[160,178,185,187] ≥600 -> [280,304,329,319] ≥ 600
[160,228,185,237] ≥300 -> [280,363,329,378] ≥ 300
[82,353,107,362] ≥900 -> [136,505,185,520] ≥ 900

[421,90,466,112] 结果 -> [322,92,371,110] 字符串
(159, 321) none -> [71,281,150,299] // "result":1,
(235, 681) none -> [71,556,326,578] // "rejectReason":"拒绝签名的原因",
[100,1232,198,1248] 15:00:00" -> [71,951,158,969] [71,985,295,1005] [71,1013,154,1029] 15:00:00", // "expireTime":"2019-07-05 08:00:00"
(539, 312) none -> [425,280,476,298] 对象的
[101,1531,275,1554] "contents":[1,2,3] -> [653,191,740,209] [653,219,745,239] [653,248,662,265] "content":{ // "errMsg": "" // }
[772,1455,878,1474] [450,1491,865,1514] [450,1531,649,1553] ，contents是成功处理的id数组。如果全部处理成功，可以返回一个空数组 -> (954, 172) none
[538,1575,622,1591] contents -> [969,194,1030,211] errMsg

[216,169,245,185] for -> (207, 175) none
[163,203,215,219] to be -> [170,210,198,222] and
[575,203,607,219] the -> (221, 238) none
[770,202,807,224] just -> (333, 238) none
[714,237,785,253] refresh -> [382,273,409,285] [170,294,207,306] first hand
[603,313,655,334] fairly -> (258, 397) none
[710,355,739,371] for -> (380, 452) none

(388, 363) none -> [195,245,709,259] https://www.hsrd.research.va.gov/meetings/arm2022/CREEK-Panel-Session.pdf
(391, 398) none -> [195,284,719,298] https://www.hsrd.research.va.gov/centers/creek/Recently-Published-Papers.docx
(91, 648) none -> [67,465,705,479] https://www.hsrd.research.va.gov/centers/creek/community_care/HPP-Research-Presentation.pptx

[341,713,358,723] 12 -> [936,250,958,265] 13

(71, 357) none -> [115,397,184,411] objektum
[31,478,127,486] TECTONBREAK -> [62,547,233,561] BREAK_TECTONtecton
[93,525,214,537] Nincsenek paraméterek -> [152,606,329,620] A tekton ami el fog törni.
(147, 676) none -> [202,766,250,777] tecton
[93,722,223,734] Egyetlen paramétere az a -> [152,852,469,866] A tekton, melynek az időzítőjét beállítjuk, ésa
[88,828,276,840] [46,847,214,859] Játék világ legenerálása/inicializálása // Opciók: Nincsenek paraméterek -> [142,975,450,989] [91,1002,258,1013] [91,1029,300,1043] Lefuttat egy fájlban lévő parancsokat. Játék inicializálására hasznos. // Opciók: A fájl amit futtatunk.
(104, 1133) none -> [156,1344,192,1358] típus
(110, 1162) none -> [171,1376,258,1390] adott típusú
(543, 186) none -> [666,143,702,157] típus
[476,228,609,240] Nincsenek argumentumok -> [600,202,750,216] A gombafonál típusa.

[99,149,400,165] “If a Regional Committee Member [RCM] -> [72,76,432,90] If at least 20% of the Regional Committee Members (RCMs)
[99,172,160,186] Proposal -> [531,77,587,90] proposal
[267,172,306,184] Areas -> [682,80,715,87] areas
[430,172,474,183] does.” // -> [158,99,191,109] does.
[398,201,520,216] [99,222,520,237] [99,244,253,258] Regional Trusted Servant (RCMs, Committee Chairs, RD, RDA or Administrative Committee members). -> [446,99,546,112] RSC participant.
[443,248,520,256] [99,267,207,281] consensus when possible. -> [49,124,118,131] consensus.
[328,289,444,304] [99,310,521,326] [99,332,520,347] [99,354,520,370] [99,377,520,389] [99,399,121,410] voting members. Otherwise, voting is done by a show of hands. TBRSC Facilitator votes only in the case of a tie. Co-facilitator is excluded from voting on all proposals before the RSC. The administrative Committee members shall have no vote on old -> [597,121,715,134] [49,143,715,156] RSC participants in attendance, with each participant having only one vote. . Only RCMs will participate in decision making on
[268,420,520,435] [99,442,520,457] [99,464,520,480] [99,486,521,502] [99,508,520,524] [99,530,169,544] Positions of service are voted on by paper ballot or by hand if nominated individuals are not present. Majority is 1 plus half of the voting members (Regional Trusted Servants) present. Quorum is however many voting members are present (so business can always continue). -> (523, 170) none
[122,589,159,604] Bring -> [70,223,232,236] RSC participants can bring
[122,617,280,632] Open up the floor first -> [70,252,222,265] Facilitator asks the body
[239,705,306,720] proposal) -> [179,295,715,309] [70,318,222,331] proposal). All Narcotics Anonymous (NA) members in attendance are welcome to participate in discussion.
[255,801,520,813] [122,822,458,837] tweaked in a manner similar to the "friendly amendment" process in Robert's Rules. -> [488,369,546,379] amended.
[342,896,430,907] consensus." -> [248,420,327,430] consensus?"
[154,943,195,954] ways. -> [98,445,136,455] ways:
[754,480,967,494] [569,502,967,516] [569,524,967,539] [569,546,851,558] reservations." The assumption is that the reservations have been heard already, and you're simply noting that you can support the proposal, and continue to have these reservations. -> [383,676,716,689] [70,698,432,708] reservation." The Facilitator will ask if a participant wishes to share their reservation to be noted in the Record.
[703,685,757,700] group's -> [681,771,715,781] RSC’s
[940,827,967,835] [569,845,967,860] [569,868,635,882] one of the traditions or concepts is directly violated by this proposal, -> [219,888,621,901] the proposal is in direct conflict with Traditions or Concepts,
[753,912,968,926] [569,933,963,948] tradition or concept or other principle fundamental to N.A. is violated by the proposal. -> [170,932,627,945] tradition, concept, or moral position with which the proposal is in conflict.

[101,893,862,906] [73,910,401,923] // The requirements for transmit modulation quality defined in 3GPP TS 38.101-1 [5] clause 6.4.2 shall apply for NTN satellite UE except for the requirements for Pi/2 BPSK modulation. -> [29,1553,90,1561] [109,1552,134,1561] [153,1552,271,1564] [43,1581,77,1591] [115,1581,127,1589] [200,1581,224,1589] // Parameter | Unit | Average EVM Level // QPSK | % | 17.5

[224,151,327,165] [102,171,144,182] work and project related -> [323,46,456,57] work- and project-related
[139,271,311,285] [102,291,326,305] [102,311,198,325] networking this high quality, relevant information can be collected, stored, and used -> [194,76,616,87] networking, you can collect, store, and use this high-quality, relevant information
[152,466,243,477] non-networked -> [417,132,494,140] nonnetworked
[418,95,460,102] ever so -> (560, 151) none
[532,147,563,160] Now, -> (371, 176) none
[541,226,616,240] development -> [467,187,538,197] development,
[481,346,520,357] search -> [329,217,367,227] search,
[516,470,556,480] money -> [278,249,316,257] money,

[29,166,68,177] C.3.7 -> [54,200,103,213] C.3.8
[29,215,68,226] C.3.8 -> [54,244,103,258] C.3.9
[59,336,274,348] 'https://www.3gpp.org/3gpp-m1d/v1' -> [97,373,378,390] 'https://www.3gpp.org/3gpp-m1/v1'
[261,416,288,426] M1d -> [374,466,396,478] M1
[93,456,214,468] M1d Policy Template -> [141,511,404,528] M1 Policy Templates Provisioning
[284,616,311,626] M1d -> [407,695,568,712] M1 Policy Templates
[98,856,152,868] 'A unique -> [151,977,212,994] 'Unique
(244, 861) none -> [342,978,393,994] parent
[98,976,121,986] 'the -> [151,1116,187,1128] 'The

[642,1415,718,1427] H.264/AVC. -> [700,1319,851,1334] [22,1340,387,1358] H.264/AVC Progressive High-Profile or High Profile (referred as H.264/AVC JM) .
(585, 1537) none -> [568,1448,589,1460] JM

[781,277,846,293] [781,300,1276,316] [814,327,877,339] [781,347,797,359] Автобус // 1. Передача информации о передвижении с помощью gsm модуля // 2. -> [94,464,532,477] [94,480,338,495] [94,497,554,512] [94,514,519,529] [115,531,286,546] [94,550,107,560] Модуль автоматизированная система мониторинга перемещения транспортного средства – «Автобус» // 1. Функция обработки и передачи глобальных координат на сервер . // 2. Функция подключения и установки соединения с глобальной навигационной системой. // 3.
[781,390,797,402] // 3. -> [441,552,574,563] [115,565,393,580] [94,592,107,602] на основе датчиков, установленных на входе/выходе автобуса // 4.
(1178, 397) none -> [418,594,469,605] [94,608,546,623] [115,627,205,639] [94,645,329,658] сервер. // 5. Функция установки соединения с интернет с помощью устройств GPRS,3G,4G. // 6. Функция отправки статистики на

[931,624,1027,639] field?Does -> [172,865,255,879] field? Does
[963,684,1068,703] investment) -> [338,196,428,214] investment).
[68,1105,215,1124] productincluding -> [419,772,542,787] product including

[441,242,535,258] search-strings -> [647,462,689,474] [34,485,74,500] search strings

→ WORK ITEM
Find where the line with "[421,90,466,112] 结果 -> [322,92,371,110] 字符串" sits in the material above, then copy exactly from it through the line with "[710,355,739,371] for -> (380, 452) none". Add no other line.

→ COMPLETED TASK
[421,90,466,112] 结果 -> [322,92,371,110] 字符串
(159, 321) none -> [71,281,150,299] // "result":1,
(235, 681) none -> [71,556,326,578] // "rejectReason":"拒绝签名的原因",
[100,1232,198,1248] 15:00:00" -> [71,951,158,969] [71,985,295,1005] [71,1013,154,1029] 15:00:00", // "expireTime":"2019-07-05 08:00:00"
(539, 312) none -> [425,280,476,298] 对象的
[101,1531,275,1554] "contents":[1,2,3] -> [653,191,740,209] [653,219,745,239] [653,248,662,265] "content":{ // "errMsg": "" // }
[772,1455,878,1474] [450,1491,865,1514] [450,1531,649,1553] ，contents是成功处理的id数组。如果全部处理成功，可以返回一个空数组 -> (954, 172) none
[538,1575,622,1591] contents -> [969,194,1030,211] errMsg

[216,169,245,185] for -> (207, 175) none
[163,203,215,219] to be -> [170,210,198,222] and
[575,203,607,219] the -> (221, 238) none
[770,202,807,224] just -> (333, 238) none
[714,237,785,253] refresh -> [382,273,409,285] [170,294,207,306] first hand
[603,313,655,334] fairly -> (258, 397) none
[710,355,739,371] for -> (380, 452) none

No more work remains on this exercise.